Christianity is bent on making people feel guilty about sex. There is no logical reason for this obsession with normal, healthy, bodily and social functions, so I agree with Darrell Ray that this is a very self-serving game. The church sets itself up both as the instigator of guilty feelings and the only institution that can expiate that guilt, guaranteeing a revolving door of sinner-patrons.
Christianity is a morally bankrupt religion. It's obsession with sex reduces the question of morality to whether somebody's zipper is up or down instead of whether there's justice or suffering in the world. You can be the CEO of a corporation that strip mines Brazilian rain forests or pays Vietnamese children 15 cents a day to make somebody's sneakers, but as long as you keep your pants on and pay your tithe nobody's going to criticize you. Christianity claims the moral high ground, but can do so only when it gets to define morality, circularly, as Christian belief itself, rather than the sociability of rationally determined action.
Does Christianity do enough good in the world to cancel out the negatives? Certainly not!
It might be argued that fear of hell deters some from committing horrendous acts, and that might occasionally be true. But for the most part well socialized individuals behave well and poorly socialized individuals behave badly, regardless of their religions or the lack thereof. Religious proponents like to raise the specter of social chaos, which they claim will arise without morality, which they also claim can only come from religion. More realistically, we now have, and have always had, good systems of secular ethics. Every system of ethics we've ever had was invented by human beings, since it is mythology to claim that some god wrote the rules on stone tablets, or an angel whispered them into some prophet’s ear. The difference is that when we admit that our ethical systems are human inventions, we can take responsibility for them, we can adapt them according to the real-world sufferings and injustices we can observe. And when we deny the humanity of our ethical systems, we reduce them to arbitrary, non-adaptive platitudes, obeying them because they're old, or because some people say they are divine, rather than because they make sense.
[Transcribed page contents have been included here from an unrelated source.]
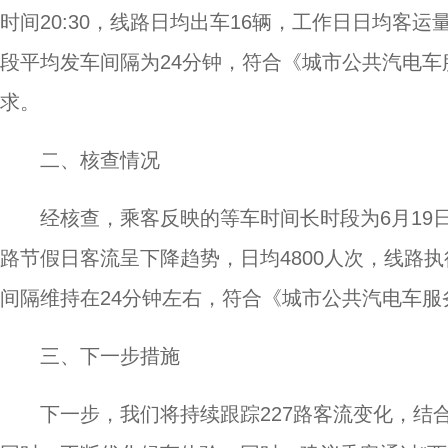
时间20:30，线路日均出车16辆，工作日日均客运
段平均发车间隔为24分钟，符合《城市公共汽电
求。
二、核查情况
经核查，乘客反映的等车时间长时段为6月19日
路节假日客流呈下降趋势，日均4800人次，线路
间隔维持在24分钟左右，符合《城市公共汽电车服
三、下一步措施
下一步，我们将持续跟踪227路客流变化，结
Christianity is still hopelessly trapped in the Middle Ages, while the rest of the world marches on. As a personal matter, every individual is entitled to his or her beliefs, and churches can assert whatever truths the wish to claim. But the tendency of religious institutions to interfere with social progress, to slow down scientific advancement, and to justify intolerance is a problem for our entire society. net-net, Christianity does a great deal more harm than good.